WORK REQUEST 1: From the text about Algeria's presidential succession, list every group named as part of Algeria's governing elite.
WORK REQUEST 2: Quote the passage of the text on Algeria's presidential succession between "30 March 2017" and "among the elite.", inclusive.
--- TEXT FOR ANALYSIS ---
CONTENT PREVIEW
Country Risk

Algerian president's demonstrable infirmity likely to accelerate contest for a successor ahead of 2019 election

30 March 2017

Key Points

  • Bouteflika is most likely to be succeeded by a continuity candidate, reducing the likelihood of a damaging power struggle among the elite.
  • Even in the event of a candidate committed to change, economic reforms would come slowly given Algeria's entrenched vested interests.
  • Regardless of the succession debate, Algeria is likely to see a sharp increase in the frequency of protests and riots over the next two years.

EVENT

IHS Markit examines the potential candidates likely to emerge to succeed President Abdelaziz Bouteflika, in office since 1999.

Algerian president Abdelaziz Bouteflika applauds after taking the oath of president of Algeria on 28 April 2014. He remained in his wheelchair. (PA)Algerian president Abdelaziz Bouteflika applauds after taking the oath of president of Algeria on 28 April 2014. He remained in his wheelchair. (PA)

President Abdelaziz Bouteflika was filmed meeting Minister of the Maghreb, African Union, and Arab League Affairs, Abdelkader Messahel, on 19 March. This marked his first public appearance in several weeks following medical treatment in France. The president did not speak, and did not appear to engage with Messahel.

Despite statements from officials claiming that Bouteflika will run again in 2019 (and beyond), IHS Markit assesses that this is unlikely. The president's health has declined to a level that is now demonstrably impeding his ability to do the job, as shown by recent cancelled meetings with foreign dignitaries including German chancellor Angela Merkel, Iranian president Hassan Rouhani, and Spanish foreign minister Alfonso Dastis.

The ruling elite that governs Algeria is not committed to the preservation of Bouteflika's rule at any cost, but rather to protect their own interests. In the absence of any plausible consensus candidate, Bouteflika stood in 2014 for a fourth term as a holding option to provide further time to determine his succession. With the presidency subsequently having succeeded in removing its main political rival, the state intelligence service, the Directorate of Intelligence and Security (Direction du Renseignement et de la Sécurité: DRS), there is now an increased likelihood of agreement on a replacement candidate among the remaining interest groups that comprise Algeria's governing elite, which includes the army, political parties, trade unions, and business groups.
--- EXTRACTED ENTRIES ---
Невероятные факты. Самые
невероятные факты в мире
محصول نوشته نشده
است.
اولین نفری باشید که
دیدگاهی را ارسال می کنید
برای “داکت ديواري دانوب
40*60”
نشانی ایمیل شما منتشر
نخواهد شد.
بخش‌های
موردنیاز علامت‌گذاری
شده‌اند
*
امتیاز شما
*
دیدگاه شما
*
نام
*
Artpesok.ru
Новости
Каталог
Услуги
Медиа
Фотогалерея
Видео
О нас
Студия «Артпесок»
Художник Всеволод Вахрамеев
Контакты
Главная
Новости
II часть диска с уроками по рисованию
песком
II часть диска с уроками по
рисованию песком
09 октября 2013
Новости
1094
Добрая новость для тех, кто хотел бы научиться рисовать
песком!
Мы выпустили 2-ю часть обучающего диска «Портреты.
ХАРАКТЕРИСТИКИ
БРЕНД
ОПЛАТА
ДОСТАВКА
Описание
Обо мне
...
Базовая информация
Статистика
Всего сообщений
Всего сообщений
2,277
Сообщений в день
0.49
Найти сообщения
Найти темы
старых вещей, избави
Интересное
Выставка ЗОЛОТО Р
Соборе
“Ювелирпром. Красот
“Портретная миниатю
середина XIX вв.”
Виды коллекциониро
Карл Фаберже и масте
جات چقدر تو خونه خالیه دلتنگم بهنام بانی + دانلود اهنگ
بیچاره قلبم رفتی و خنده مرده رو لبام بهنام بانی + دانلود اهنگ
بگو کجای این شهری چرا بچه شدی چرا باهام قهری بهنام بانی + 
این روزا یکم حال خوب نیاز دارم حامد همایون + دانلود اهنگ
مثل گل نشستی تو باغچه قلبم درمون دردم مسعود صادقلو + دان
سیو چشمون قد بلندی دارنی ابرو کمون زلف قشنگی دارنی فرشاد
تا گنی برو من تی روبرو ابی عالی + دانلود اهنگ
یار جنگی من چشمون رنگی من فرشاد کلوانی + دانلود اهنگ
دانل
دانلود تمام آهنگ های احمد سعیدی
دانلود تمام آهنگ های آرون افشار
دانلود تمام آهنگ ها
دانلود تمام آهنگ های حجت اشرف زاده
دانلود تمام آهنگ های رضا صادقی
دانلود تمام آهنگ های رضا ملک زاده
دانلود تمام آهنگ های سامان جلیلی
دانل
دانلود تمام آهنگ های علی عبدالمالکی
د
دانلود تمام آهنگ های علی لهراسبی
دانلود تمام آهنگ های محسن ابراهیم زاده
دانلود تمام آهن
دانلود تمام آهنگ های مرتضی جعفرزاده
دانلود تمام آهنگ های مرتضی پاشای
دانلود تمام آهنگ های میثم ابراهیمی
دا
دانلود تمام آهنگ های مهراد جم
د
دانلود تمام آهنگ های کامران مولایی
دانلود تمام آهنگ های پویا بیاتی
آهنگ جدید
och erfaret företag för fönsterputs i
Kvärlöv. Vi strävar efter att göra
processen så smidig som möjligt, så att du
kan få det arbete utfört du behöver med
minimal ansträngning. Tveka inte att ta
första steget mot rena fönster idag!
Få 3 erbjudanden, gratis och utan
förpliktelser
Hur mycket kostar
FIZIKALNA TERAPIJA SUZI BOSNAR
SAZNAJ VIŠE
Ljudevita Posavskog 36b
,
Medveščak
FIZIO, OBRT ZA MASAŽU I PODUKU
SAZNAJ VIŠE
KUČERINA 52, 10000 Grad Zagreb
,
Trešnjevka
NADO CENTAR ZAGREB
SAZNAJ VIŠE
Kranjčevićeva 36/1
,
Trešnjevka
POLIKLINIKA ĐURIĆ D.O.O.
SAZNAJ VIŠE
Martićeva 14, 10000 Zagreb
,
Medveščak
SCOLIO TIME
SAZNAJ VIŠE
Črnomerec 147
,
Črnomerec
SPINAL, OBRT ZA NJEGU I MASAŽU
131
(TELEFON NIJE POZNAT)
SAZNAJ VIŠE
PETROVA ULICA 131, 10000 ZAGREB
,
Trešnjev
---
EXPECTED OUTPUT 1:
- the army
- political parties
- trade unions
- business groups

EXPECTED OUTPUT 2:
30 March 2017

Key Points

  • Bouteflika is most likely to be succeeded by a continuity candidate, reducing the likelihood of a damaging power struggle among the elite.